Whether it’s immigration in Germany, which is functionally controlled by people that still believe in chain migration because you could never do a coalition with the Right; or whether it’s the Democratic Party that is functionally being torn apart by people who believe in anti-progressive anti-meritocratic values, as embodied by not having a border. No progressive ever has believed in an open border. None. Never. It has never existed because that undermines the value of workers and their labor.

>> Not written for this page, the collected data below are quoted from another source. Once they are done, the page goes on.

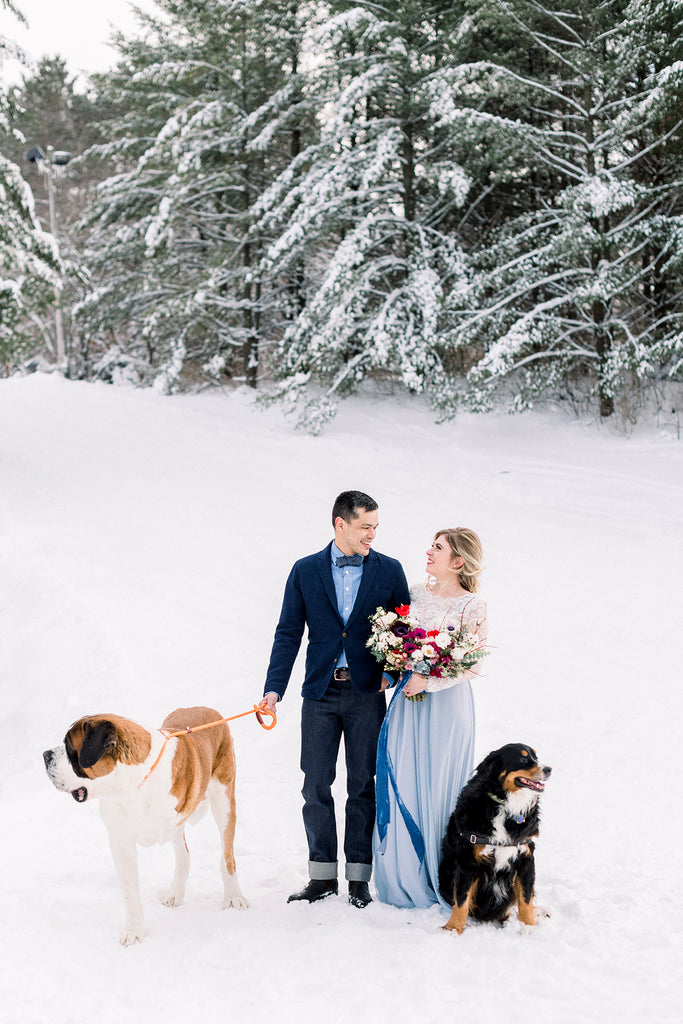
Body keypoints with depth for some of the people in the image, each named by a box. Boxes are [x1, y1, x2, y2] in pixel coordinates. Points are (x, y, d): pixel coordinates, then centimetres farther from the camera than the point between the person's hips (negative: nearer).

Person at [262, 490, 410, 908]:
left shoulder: (389, 570, 2)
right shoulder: (306, 571, 3)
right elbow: (289, 633, 1)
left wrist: (393, 672, -4)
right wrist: (274, 688, -7)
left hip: (367, 693, -1)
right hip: (320, 691, 1)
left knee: (362, 785, 5)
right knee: (316, 786, 4)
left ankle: (359, 876, 14)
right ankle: (322, 875, 15)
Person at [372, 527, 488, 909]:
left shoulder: (472, 606, -7)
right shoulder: (417, 593, 9)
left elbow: (472, 666, -11)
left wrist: (429, 682, -18)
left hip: (446, 703, -5)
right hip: (409, 700, 5)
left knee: (439, 786, 0)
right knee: (402, 783, 4)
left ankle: (441, 880, 14)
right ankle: (406, 876, 16)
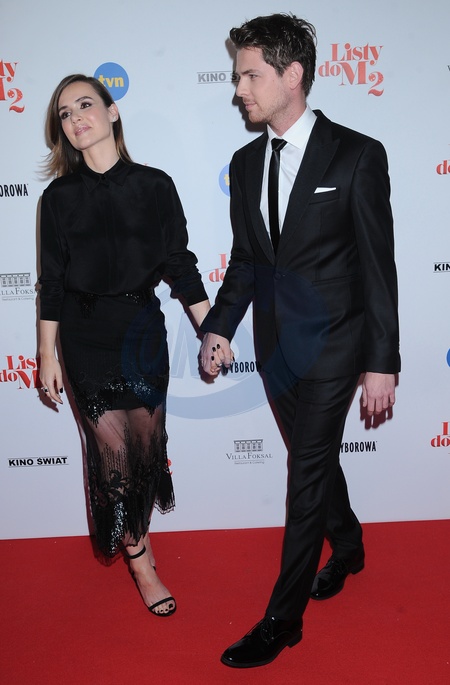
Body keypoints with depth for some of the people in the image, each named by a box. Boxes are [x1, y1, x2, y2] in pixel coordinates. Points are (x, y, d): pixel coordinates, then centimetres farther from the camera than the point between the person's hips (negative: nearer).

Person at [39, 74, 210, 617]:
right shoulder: (59, 196, 0)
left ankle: (136, 534, 36)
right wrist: (47, 356, 2)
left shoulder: (153, 185, 0)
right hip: (85, 334, 0)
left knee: (146, 442, 9)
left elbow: (180, 265, 2)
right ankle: (140, 561, 19)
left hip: (142, 328, 1)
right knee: (112, 449, 2)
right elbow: (52, 281, 2)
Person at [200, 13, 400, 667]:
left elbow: (379, 266, -10)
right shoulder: (245, 162, 7)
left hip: (330, 343, -5)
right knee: (314, 458, 19)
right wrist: (218, 327, -2)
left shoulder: (357, 155, -10)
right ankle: (348, 547, 46)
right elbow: (244, 260, 11)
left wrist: (382, 362, -11)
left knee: (307, 472, 0)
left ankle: (283, 618, 15)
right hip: (274, 342, 6)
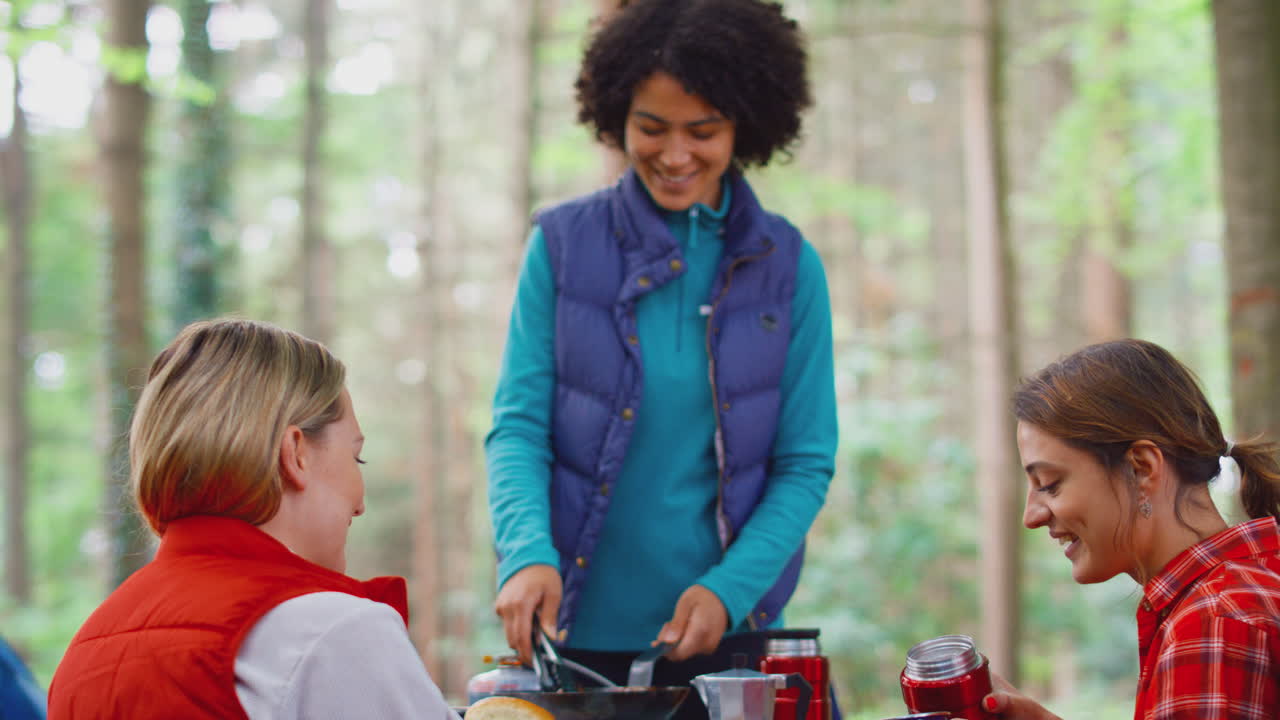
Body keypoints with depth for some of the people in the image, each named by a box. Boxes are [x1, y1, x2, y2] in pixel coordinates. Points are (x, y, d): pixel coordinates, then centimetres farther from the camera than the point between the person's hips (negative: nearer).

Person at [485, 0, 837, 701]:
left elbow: (806, 464, -1)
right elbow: (517, 427, -5)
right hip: (576, 629, 0)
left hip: (724, 635, 0)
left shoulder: (788, 268, -1)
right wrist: (528, 555, -22)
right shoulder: (560, 244, -2)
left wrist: (729, 590, -15)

And if you want to see what happens to a culture when you don’t fight, look at who’s standing up in my former party to say this is ridiculous. Who stood up in Germany to talk about migration? We cannot allow ourselves to become Europe. We really have to fight. And I’m sure many in here are going to be involved in that. And Palantir, I think, has been at the forefront of this. And I’m most proud of the fact that we’ve been able to shift the culture to being, in Silicon Valley, away from being skeptical of America to being pro-America. The idea that you would give tools to give Americans an unfair advantage on the battlefield was viewed as heretical until recently.

Now it’s viewed as common sense: the idea that we enforced meritocracy when we were getting sued by the DOJ for basically just hiring the most qualified people. And if you do that and you succeed, you can actually change the way people think. Thank you.